新作映画の公開延期、主演女優が脅迫の標的に インド
ニューデリー(CNN) インド映画界の大物監督が手掛けた新作映画が「歴史を歪曲(わいきょく)している」としてヒンドゥー教の保守強硬派から強い反発を招き、主演女優が激しい脅迫の標的となったため、来月1日に予定されていた公開が延期されることになった。女優に対しては、鼻を切り落とすなどと公言するものが出たほか、首を切ったものには160万ドル(約1億8000万円)の賞金を出すと発言するものまで出た。
インドの製作会社、バイアコム18が「公開を自主的に延期する」と発表した。
問題の映画は、史実を題材にした「パドマーバティー」。ヒンドゥー王朝の王妃の名がタイトルになっている。王妃はイスラム王朝の軍に攻め込まれ、敵の君主から身を守るために焼身自殺したと伝えられている。

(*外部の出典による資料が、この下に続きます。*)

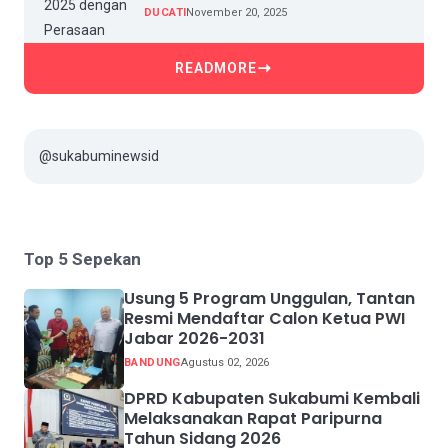
DUCATI
November 20, 2025
READMORE
@sukabuminewsid
Top 5 Sepekan
Usung 5 Program Unggulan, Tantan
Resmi Mendaftar Calon Ketua PWI
Jabar 2026-2031
BANDUNG
Agustus 02, 2026
DPRD Kabupaten Sukabumi Kembali
Melaksanakan Rapat Paripurna
Tahun Sidang 2026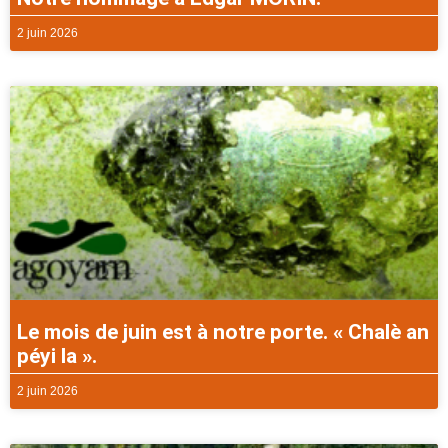
2 juin 2026
Le mois de juin est à notre porte. « Chalè an
péyi la ».
2 juin 2026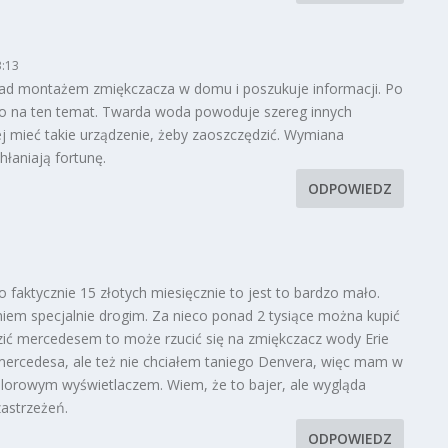
3:13
nad montażem zmiękczacza w domu i poszukuje informacji. Po
użo na ten temat. Twarda woda powoduje szereg innych
j mieć takie urządzenie, żeby zaoszczędzić. Wymiana
łaniają fortunę.
ODPOWIEDZ
o faktycznie 15 złotych miesięcznie to jest to bardzo mało.
iem specjalnie drogim. Za nieco ponad 2 tysiące można kupić
zić mercedesem to może rzucić się na zmiękczacz wody Erie
mercedesa, ale też nie chciałem taniego Denvera, więc mam w
orowym wyświetlaczem. Wiem, że to bajer, ale wygląda
zastrzeżeń.
ODPOWIEDZ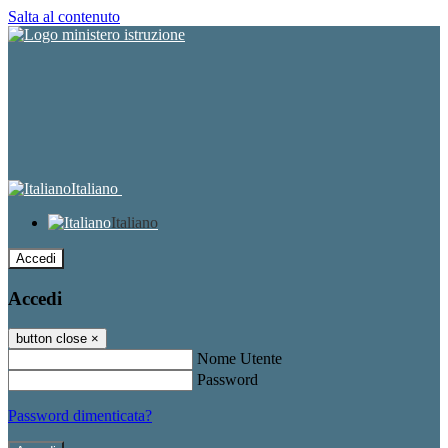
Salta al contenuto
Italiano
Italiano
Accedi
Accedi
button close
×
Nome Utente
Password
Password dimenticata?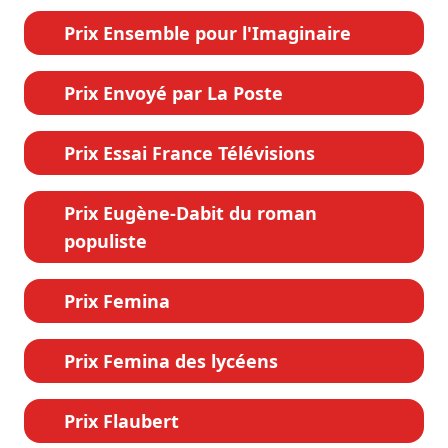
Prix Ensemble pour l'Imaginaire
Prix Envoyé par La Poste
Prix Essai France Télévisions
Prix Eugène-Dabit du roman
populiste
Prix Femina
Prix Femina des lycéens
Prix Flaubert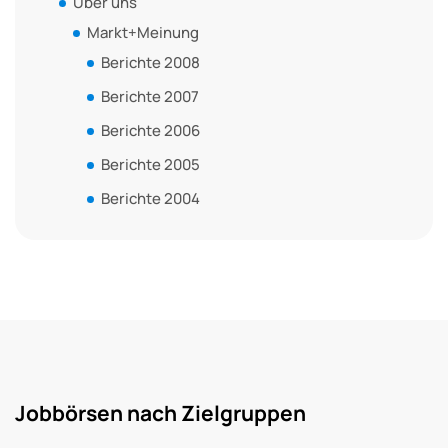
Über uns
Markt+Meinung
Berichte 2008
Berichte 2007
Berichte 2006
Berichte 2005
Berichte 2004
Jobbörsen nach Zielgruppen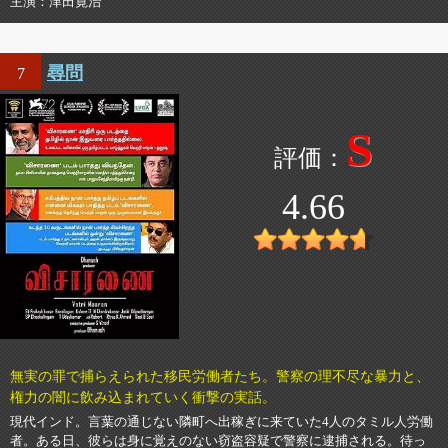
主演
津田寛治
尋問
7
S
4.66
無実の罪で捕らえられた移民労働者たち。警察の理不尽な暴力と、
権力の闇に飲み込まれていく衝撃の実話。
現代インド。言葉の通じない隣町へ出稼ぎに来ていた4人のタミル人労働
者。ある日、彼らは身に覚えのない窃盗容疑で警察に逮捕される。待っ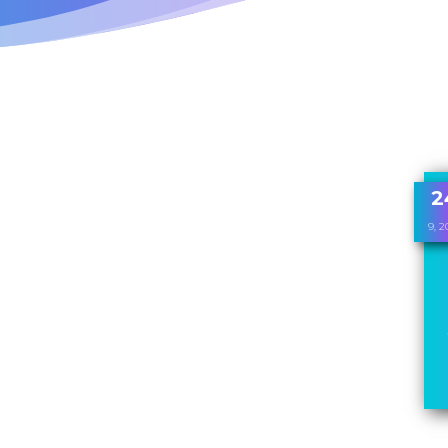
2
9, 2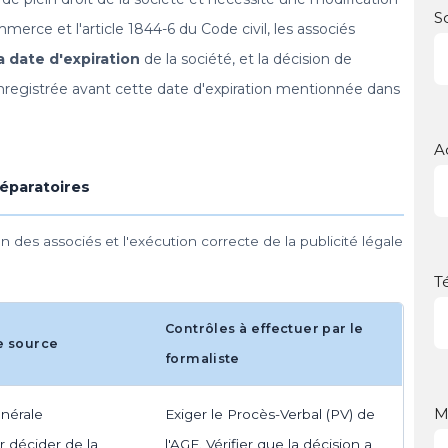
S
mmerce et l'article 1844-6 du Code civil, les associés
a date d'expiration
de la société, et la décision de
nregistrée avant cette date d'expiration mentionnée dans
A
réparatoires
ion des associés et l'exécution correcte de la publicité légale
T
Contrôles à effectuer par le
e source
formaliste
M
nérale
Exiger le Procès-Verbal (PV) de
r décider de la
l'AGE. Vérifier que la décision a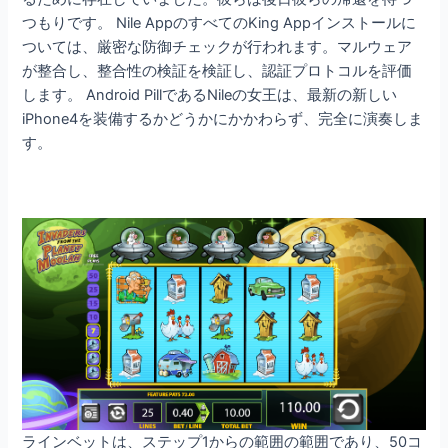
つもりです。 Nile AppのすべてのKing Appインストールに
ついては、厳密な防御チェックが行われます。マルウェア
が整合し、整合性の検証を検証し、認証プロトコルを評価
します。 Android PillであるNileの女王は、最新の新しい
iPhone4を装備するかどうかにかかわらず、完全に演奏しま
す。
ラインベットは、ステップ1からの範囲の範囲であり、50コ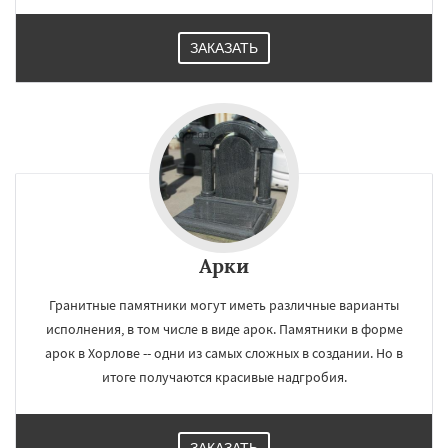
ЗАКАЗАТЬ
Арки
Гранитные памятники могут иметь различные варианты
исполнения, в том числе в виде арок. Памятники в форме
арок в Хорлове -- одни из самых сложных в создании. Но в
итоге получаются красивые надгробия.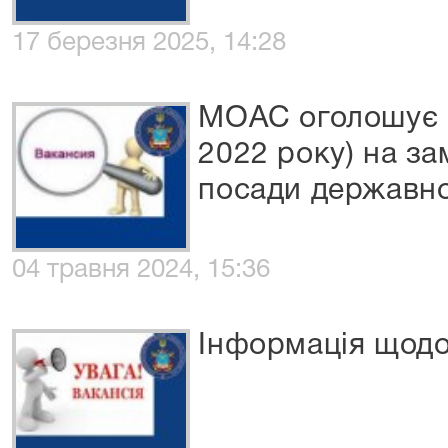
17 березня 2025, 14:28
МОАС оголошує к
2022 року) на за
посади державно
04 травня 2024, 15:36
Інформація щодо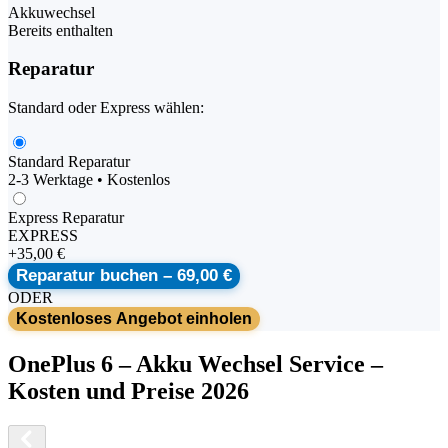
Akkuwechsel
Bereits enthalten
Reparatur
Standard oder Express wählen:
Standard Reparatur
2-3 Werktage • Kostenlos
Express Reparatur
EXPRESS
+
35,00 €
Reparatur buchen –
69,00 €
ODER
Kostenloses Angebot einholen
OnePlus
6
–
Akku Wechsel Service
–
Kosten und Preise 2026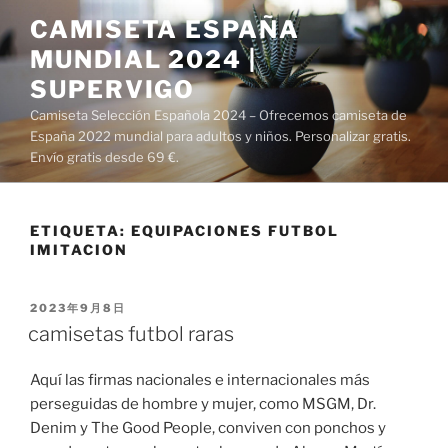
Saltar
CAMISETA ESPAÑA
al
MUNDIAL 2024 |
contenido
SUPERVIGO
Camiseta Selección Española 2024 – Ofrecemos camiseta de
España 2022 mundial para adultos y niños. Personalizar gratis.
Envío gratis desde 69 €.
ETIQUETA:
EQUIPACIONES FUTBOL
IMITACION
PUBLICADO
2023年9月8日
EL
camisetas futbol raras
Aquí las firmas nacionales e internacionales más
perseguidas de hombre y mujer, como MSGM, Dr.
Denim y The Good People, conviven con ponchos y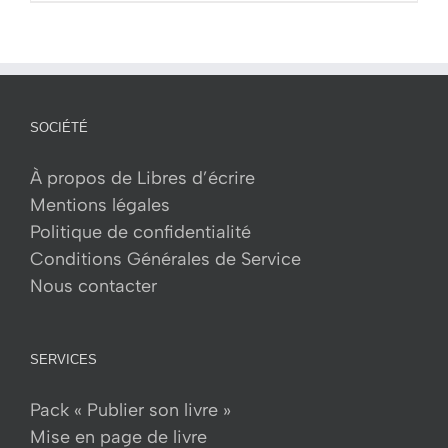
produit
a
plusieurs
variations.
Les
SOCIÉTÉ
options
peuvent
À propos de Libres d’écrire
être
Mentions légales
choisies
Politique de confidentialité
sur
Conditions Générales de Service
la
Nous contacter
page
du
produit
SERVICES
Pack « Publier son livre »
Mise en page de livre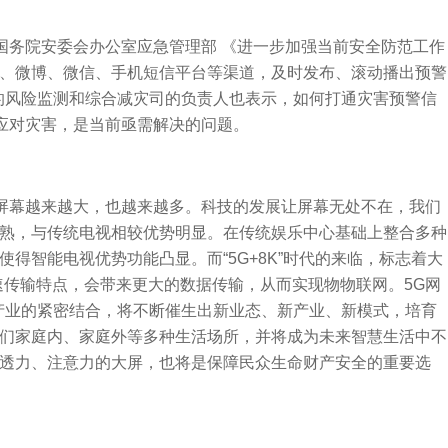
务院安委会办公室应急管理部 《进一步加强当前安全防范工作
、微博、微信、手机短信平台等渠道，及时发布、滚动播出预警
部的风险监测和综合减灾司的负责人也表示，如何打通灾害预警信
限应对灾害，是当前亟需解决的问题。
幕越来越大，也越来越多。科技的发展让屏幕无处不在，我们
熟，与传统电视相较优势明显。在传统娱乐中心基础上整合多种
得智能电视优势功能凸显。而“5G+8K”时代的来临，标志着大
速传输特点，会带来更大的数据传输，从而实现物物联网。5G网
K产业的紧密结合，将不断催生出新业态、新产业、新模式，培育
们家庭内、家庭外等多种生活场所，并将成为未来智慧生活中不
透力、注意力的大屏，也将是保障民众生命财产安全的重要选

この作品の中に王妃とイスラム君主の恋愛を描いた夢の場面が出てくるとのうわさが流れ、王妃役の人気女優、ディピカー・パードゥコーンさんが執ような脅迫を受けていた。
今年1月にはヒンドゥー系の右翼団体が撮影現場に押し寄せて、監督やスタッフに襲い掛かる騒ぎがあった。団体はその後も映画館を襲ったり、各地で抗議行動を展開したりしてきた。
サンジャイ・リーラー・バンサーリー監督は「王妃の勇気と献身を称える作品だ」と語り、うわさされるような夢の場面はないと強調している。